Automobiles are so commonly and universally used that knowledge and information concerning their operation is widely known. Spoeneman v. Uhri, 332 Mo. 821, 60 S.W.2d 9. For that reason our courts have frequently taken judicial notice that an automobile traveling at a given speed may be stopped within certain limits, Reece v. Reed, Mo., 326 S.W.2d 67; De Lay v. Ward, 364 Mo. 431, 262 S.W.2d 628; Spoeneman v. Uhri, supra; and have likewise taken judicial notice that a motor vehicle traveling at a certain speed cannot be stopped within a stated number of feet.

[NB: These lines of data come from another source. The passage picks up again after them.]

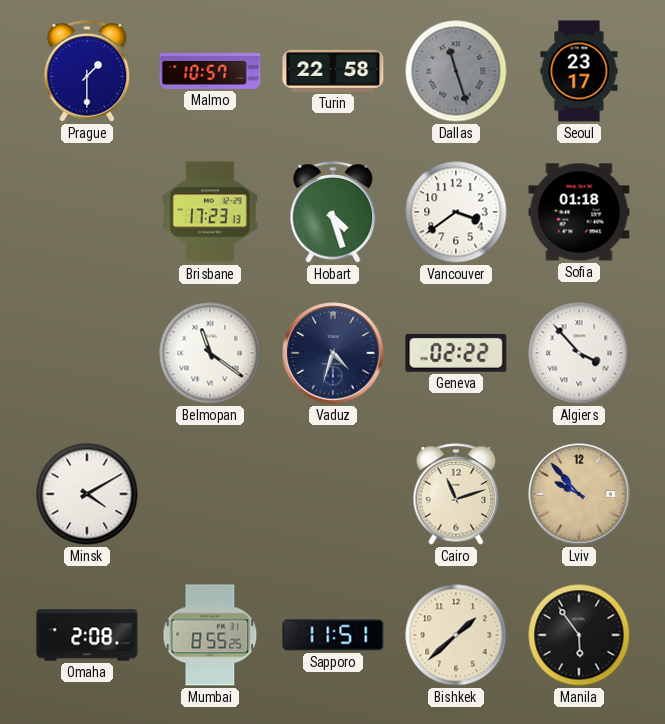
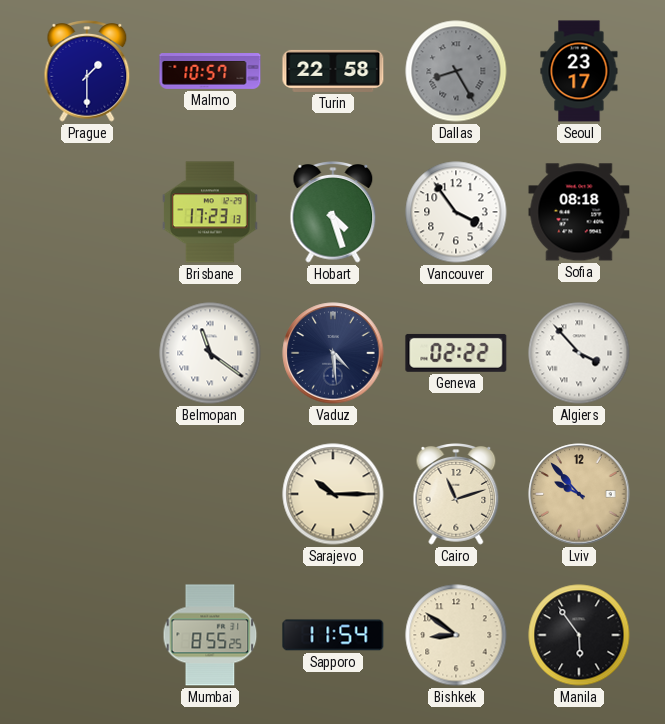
Dallas: 11:27 -> 8:25
Vancouver: 3:39 -> 3:54
Sofia: 01:18 -> 08:18
Vaduz: 4:33 -> 4:29
Minsk: 4:10 -> none
Sarajevo: none -> 10:15
Omaha: 2:08 -> none
Sapporo: 11:51 -> 11:54
Bishkek: 1:38 -> 8:51
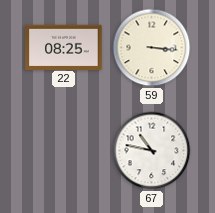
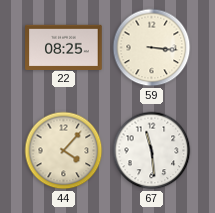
44: none -> 4:07
67: 10:47 -> 11:29
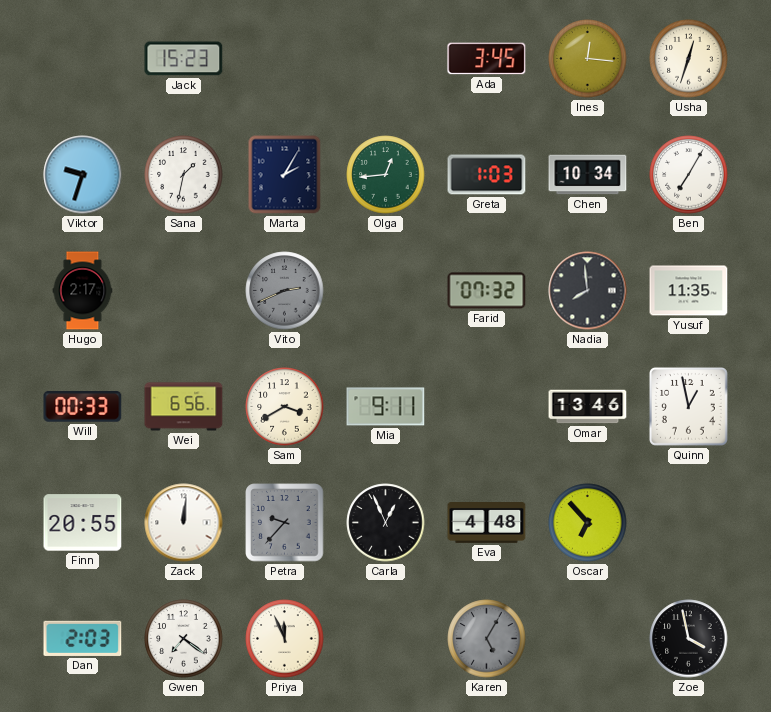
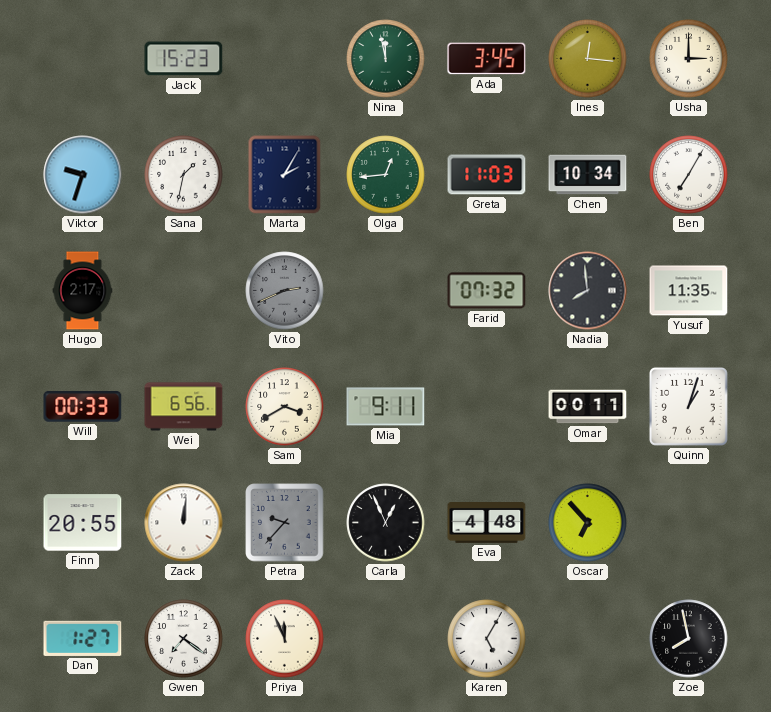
Nina: none -> 11:58
Usha: 12:33 -> 3:00
Greta: 1:03 -> 11:03
Omar: 13:46 -> 00:11
Quinn: 12:58 -> 1:03
Dan: 2:03 -> 1:27
Karen dial: grey -> white
Zoe: 3:58 -> 7:58
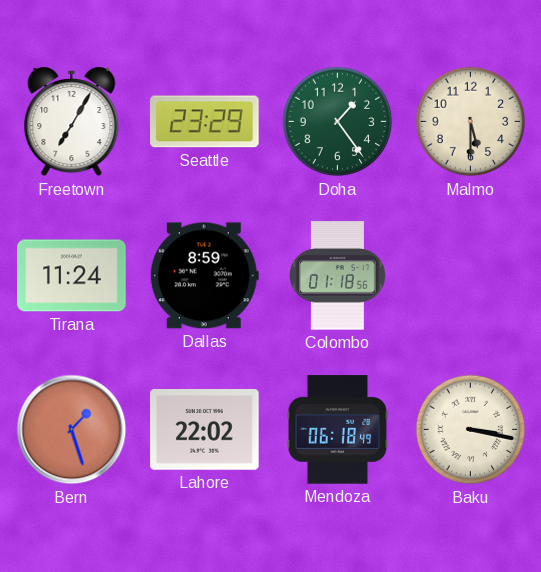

Danner v. Weinreich, Mo., 323 S.W.2d 746; Stonefield v. Flynn, supra. The court knows that at 38 miles per hour a car moves about 56.4 feet per second. *753 Danner v. Weinreich, supra; 9C Blashfield, Encyclopedia of Automobile Law, Perm.Ed., ยง 6237. We also take judicial notice, in the absence of proof of a longer time, that three-fourths of a second is required for the operator of a motor vehicle to react to the appearance of danger. Vietmeier v. Voss, Mo., 246 S.W.2d 785, 788. Hence Wilson's truck traveled approximately 42.3 feet during the time in which it took him to react. Assuming that plaintiff's car was 100 feet away, the distance most favorable to plaintiff, mathematically Wilson had slightly more than one second in time and about 57.7 feet in distance within which to bring his vehicle to a stop so as to avoid contact with plaintiff's car. Disregarding such factors as the misty night, the character and condition of the pavement, and the direction in which plaintiff's car was spinning (not shown), we are of the opinion that it is a matter of common knowledge, of which we may take judicial notice, that the actual braking distance alone of a motor vehicle traveling at 38 miles per hour would exceed 57.7 feet. And disregarding also any allowance for what is referred to as perception time as distinguished from reaction time, Amer.Jur. 2d, Desk Book, p. 456, Document No. 176, Wilson's testimony that he could have stopped his 18,000 pound truck within 75 feet is so contrary to common knowledge and experience that it was without probative value and must be rejected. Kelly v. Terminal RR Ass'n of St. Louis, supra; Danner v. Weinreich, supra; Ewen v. Spence, supra; Stonefield v. Flynn, supra. It follows that Wilson's motion for a directed verdict should likewise have been sustained.

Accordingly, the judgment against Wilson and Majestic Building Materials Company is reversed.


The foregoing opinion by DOERNER, C., is adopted as the opinion of this court.

Accordingly, judgment against Wilson and Majestic Building Materials Company is reversed.

ANDERSON, P. J., RUDDY, J., GEORGE W. CLOYD, Special Judge, concur.